You need to train and compare models using F1 scores. Then you need to run the models on the stream and provide to output files with your sentiments classes.

In the report, you should elaborate more on results - provide outputs, provide scores (for train and stream data), and report which model achieves the best performance.

Remember that you can save a trained model and load it later.

Note: Getting the good scores on the classification task is nice, but it is not the goal of the current assignment. Implementing your own algorithm that performs poorly on test data can have greater value than getting a good score by calling model.fit(data).

Preparing Results for Output

Monitor the Twitter stream throughout a day, collect tweets, classify, and store the results. After that, you need to evaluate your classifier's correctness manually. Look through collected data and manually verify the correctness of the classifier (take a subsample of the twitter stream and estimate the actual classification quality).
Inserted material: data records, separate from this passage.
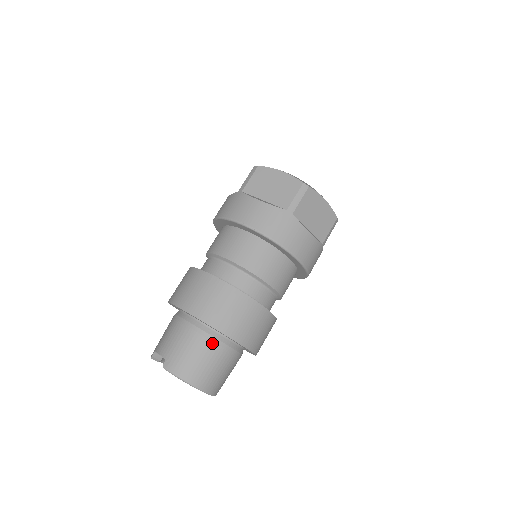
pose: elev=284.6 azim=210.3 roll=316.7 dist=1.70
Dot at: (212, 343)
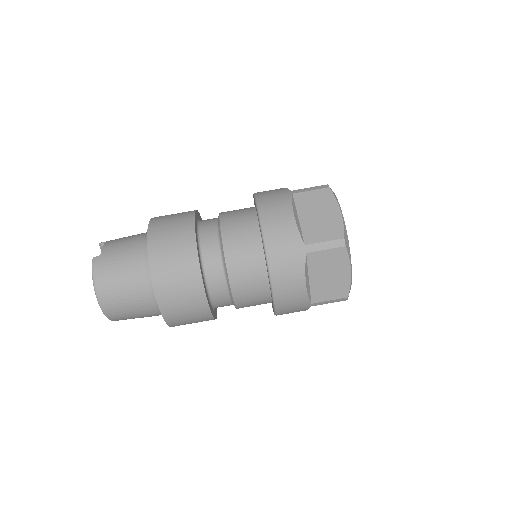
Dot at: (141, 280)
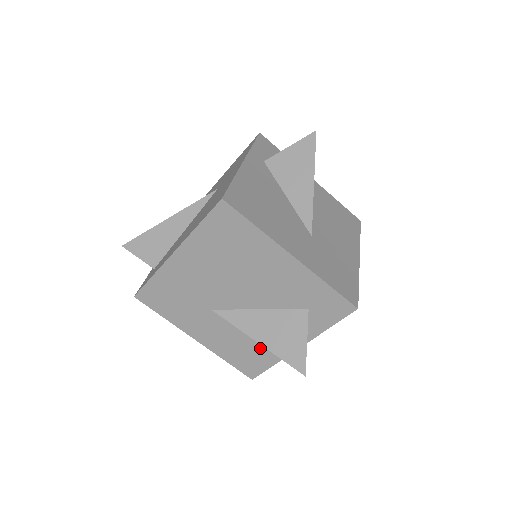
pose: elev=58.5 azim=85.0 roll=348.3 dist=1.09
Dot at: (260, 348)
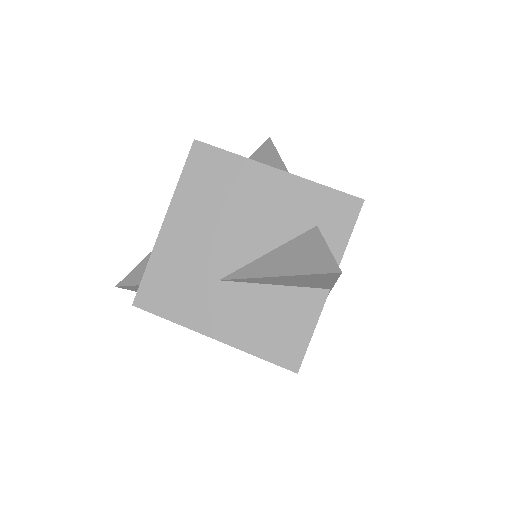
Dot at: (288, 312)
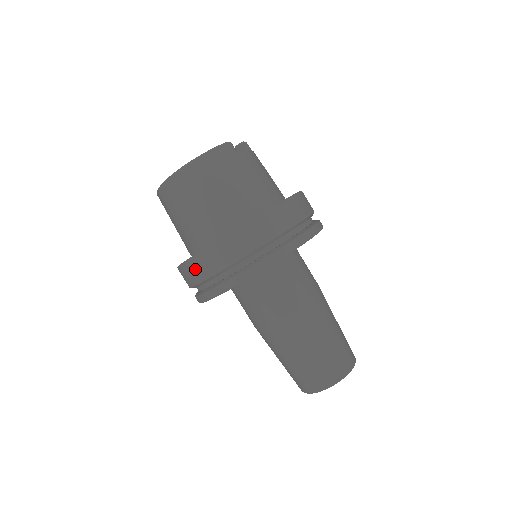
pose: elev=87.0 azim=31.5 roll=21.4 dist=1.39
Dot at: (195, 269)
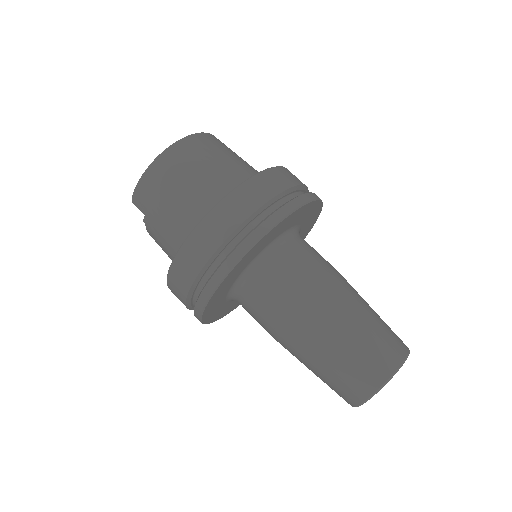
Dot at: (208, 233)
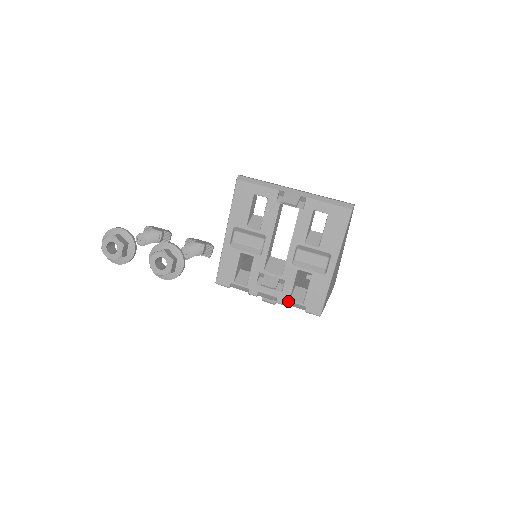
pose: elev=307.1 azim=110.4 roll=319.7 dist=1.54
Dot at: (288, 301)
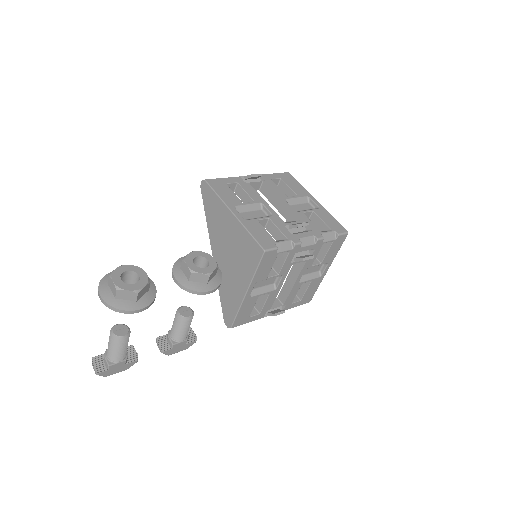
Dot at: (322, 234)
Provide some estimates for precision and recall for your classifier.

The output files should contain a log of incoming data and decisions made in the following format (CSV). (One file for each model).

Time, Input String 1, class
Time, Input String 2, class

You need to store all output files in your groups' folder on HDFS. Describe the data formats used in your log files in your report.

Writing the Report

The results of your teamwork should be compiled into a report. A helpful guide on how to write a report can be found here. The report should contain information about what you were doing, how you did it, description and motivation for your original solution, and the result.

The minimal report should contain:

Description of the team and responsibilities of team members
Description of the problem (briefly, what you need to implement)
Solution for the problem, including your preprocessing architecture, classification architecture, selection of hyperparameters (the better the description - the more points you get). Don't forget that you need to describe the results for both selected models.
What can be improved in your implementation? Be critical of your work.
Description of the testing procedure for classification quality. How did you collect data for testing? What was the testing procedure?
An example of the output of your program, as well as a description of your output files

The report should be understood even by a person who did not read the current document.

Troubleshooting

Classpath

Some signed libraries cannot be included in jar container. Try specifying classpath for spark-submit.